Marshal Cohen, a senior retail analyst at NPD Group Inc., a market research company in Port Washington, N.Y., expects higher energy costs to reverberate through “the price of everything from socks to hats” by next fall. He anticipates apparel made with nylon and other synthetic materials to be most affected.

Chemical maker DuPont last month raised the price of a resin used to make packaging and adhesives, a move spokeswoman Heide Rowan attributed to increased demand and higher prices for two raw materials: ethylene, derived from natural gas, and naphtha, derived from oil.

Similarly, Solutia Inc. of St. Louis has cited higher energy costs in announcing price increases for several of its petroleum-based products, including nylon carpet fiber.

Mohawk Industries, which produces carpet, ceramic tiles and other synthetic flooring materials, has raised prices on many products more than once this year and added a fuel surcharge on deliveries, said Monte Thornton, president of the Calhoun, Ga., company’s carpet division.

Gregory Reive, the sales manager at Builders Carpet Outlet, said the store raised prices for nylon-based carpeting in February and again in May. The carpet retailer has also introduced a $25 delivery charge to cover higher transportation costs.

“We don’t hide it either,” Reive said. “We let people know what’s going on.”

Whether the rising expense of chemicals, plastics, and other raw materials will damage the economic recovery is a matter of debate.

Manufacturers’ ability to begin raising prices suggests they may be able to defend themselves, so long as demand remains strong. But executives say the impact on them could worsen if the price of oil, which traded as high as $42.33 per barrel last month, and natural gas, which is steadily trading above $6 per 1,000 cubic feet, remain at today’s levels for much longer.
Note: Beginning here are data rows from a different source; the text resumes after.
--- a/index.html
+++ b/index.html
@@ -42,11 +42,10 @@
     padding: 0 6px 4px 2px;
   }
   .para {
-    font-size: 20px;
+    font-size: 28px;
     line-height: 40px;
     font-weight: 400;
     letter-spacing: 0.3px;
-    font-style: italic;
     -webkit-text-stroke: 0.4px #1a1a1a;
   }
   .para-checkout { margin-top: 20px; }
Some plants could be forced to shut down and more jobs might move overseas, Swift said.

Lehman Brothers said in a recent report there is only limited evidence of pricing power for the chemicals sector and that, despite steadily rising demand, energy costs will continue to crimp the industry’s profit margins at least through the third quarter.
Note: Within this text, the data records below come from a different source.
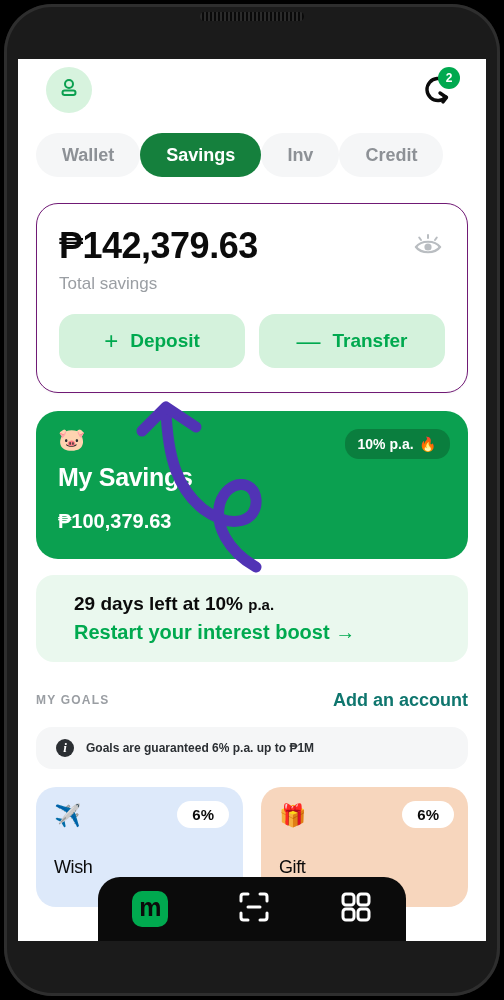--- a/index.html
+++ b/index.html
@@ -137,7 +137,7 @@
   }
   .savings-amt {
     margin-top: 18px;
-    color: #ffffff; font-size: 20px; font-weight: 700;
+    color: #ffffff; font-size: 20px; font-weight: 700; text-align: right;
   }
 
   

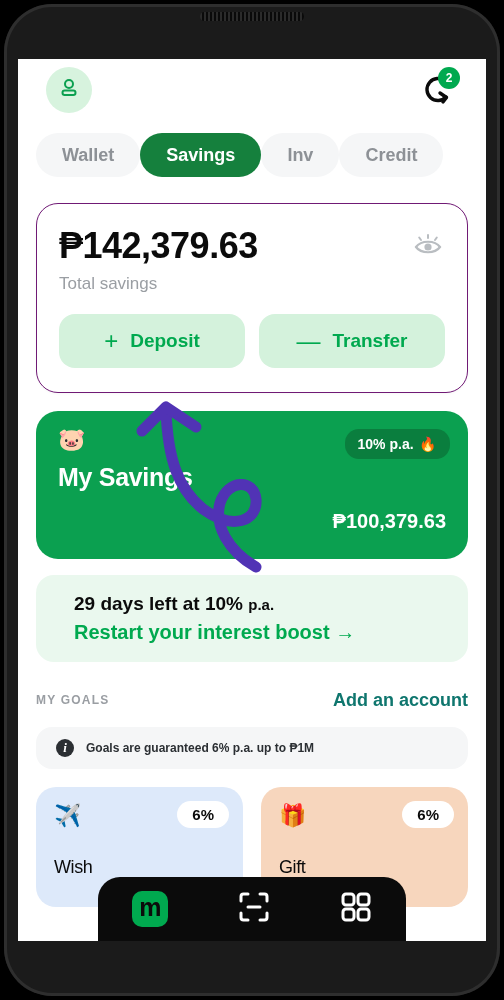--- a/index.html
+++ b/index.html
@@ -145,7 +145,7 @@
     margin: 16px 18px 0 18px;
     background: #eaf8ee;
     border-radius: 18px;
-    padding: 18px 38px;
+    padding: 18px 12px;
   }
   .boost-title { font-size: 19px; font-weight: 800; color: #0b0b0b; }
   .boost-title .sm { font-size: 15px; font-weight: 600; }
But many economists, including Fed Chairman Alan Greenspan, have been sanguine about America’s ability to absorb higher energy costs without dire consequences, citing improvements in fuel efficiency and the dwindling importance of manufacturing in an economy now dominated by the service sector.

Moreover, petroleum-based chemicals and materials, and the products made with them, are not more expensive across the board, executives said. That’s because U.S. manufacturers must compete with rivals making goods less expensively abroad and retailers must be cautious about choking off demand.